§ Task description
Can you repeat every line of text in the material below word for word, leaving the pictures out of your answer?

§ Supplied material
^^^^^^^^^^^^^^^^
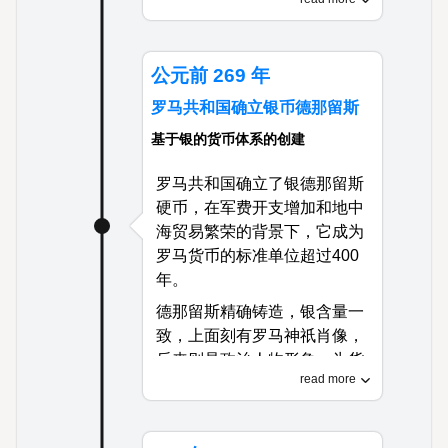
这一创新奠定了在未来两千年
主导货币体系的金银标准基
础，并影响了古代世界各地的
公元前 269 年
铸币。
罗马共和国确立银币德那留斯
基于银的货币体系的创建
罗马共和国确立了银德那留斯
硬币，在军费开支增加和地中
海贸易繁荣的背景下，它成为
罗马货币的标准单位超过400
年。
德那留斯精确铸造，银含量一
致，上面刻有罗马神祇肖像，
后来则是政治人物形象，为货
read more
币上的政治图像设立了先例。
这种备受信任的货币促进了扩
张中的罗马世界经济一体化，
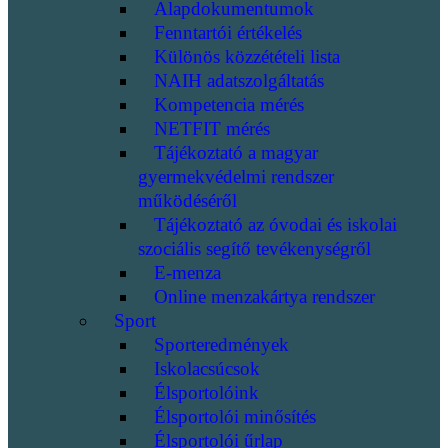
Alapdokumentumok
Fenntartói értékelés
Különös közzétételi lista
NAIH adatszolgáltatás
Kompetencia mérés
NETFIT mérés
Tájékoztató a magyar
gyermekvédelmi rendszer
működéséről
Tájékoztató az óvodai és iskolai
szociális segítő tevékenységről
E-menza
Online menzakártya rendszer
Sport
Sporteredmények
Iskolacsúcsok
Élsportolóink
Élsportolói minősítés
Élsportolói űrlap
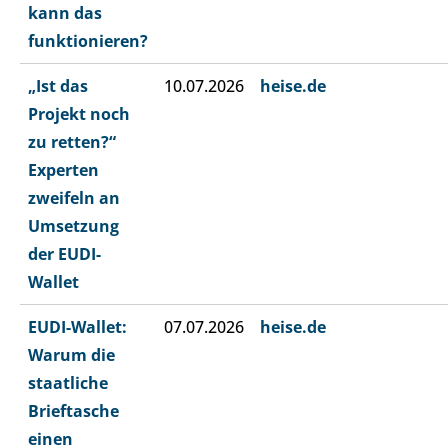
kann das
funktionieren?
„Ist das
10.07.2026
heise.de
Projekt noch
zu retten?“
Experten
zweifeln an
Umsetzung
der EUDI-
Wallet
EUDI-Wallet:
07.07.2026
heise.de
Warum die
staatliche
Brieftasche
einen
^^^^^^^^^^^^^^^^
§ Answer for the task
这一创新奠定了在未来两千年
主导货币体系的金银标准基
础，并影响了古代世界各地的
公元前 269 年
铸币。
罗马共和国确立银币德那留斯
基于银的货币体系的创建
罗马共和国确立了银德那留斯
硬币，在军费开支增加和地中
海贸易繁荣的背景下，它成为
罗马货币的标准单位超过400
年。
德那留斯精确铸造，银含量一
致，上面刻有罗马神祇肖像，
后来则是政治人物形象，为货
read more
币上的政治图像设立了先例。
这种备受信任的货币促进了扩
张中的罗马世界经济一体化，
Alapdokumentumok
Fenntartói értékelés
Különös közzétételi lista
NAIH adatszolgáltatás
Kompetencia mérés
NETFIT mérés
Tájékoztató a magyar
gyermekvédelmi rendszer
működéséről
Tájékoztató az óvodai és iskolai
szociális segítő tevékenységről
E-menza
Online menzakártya rendszer
Sport
Sporteredmények
Iskolacsúcsok
Élsportolóink
Élsportolói minősítés
Élsportolói űrlap
kann das
funktionieren?
„Ist das
10.07.2026
heise.de
Projekt noch
zu retten?“
Experten
zweifeln an
Umsetzung
der EUDI-
Wallet
EUDI-Wallet:
07.07.2026
heise.de
Warum die
staatliche
Brieftasche
einen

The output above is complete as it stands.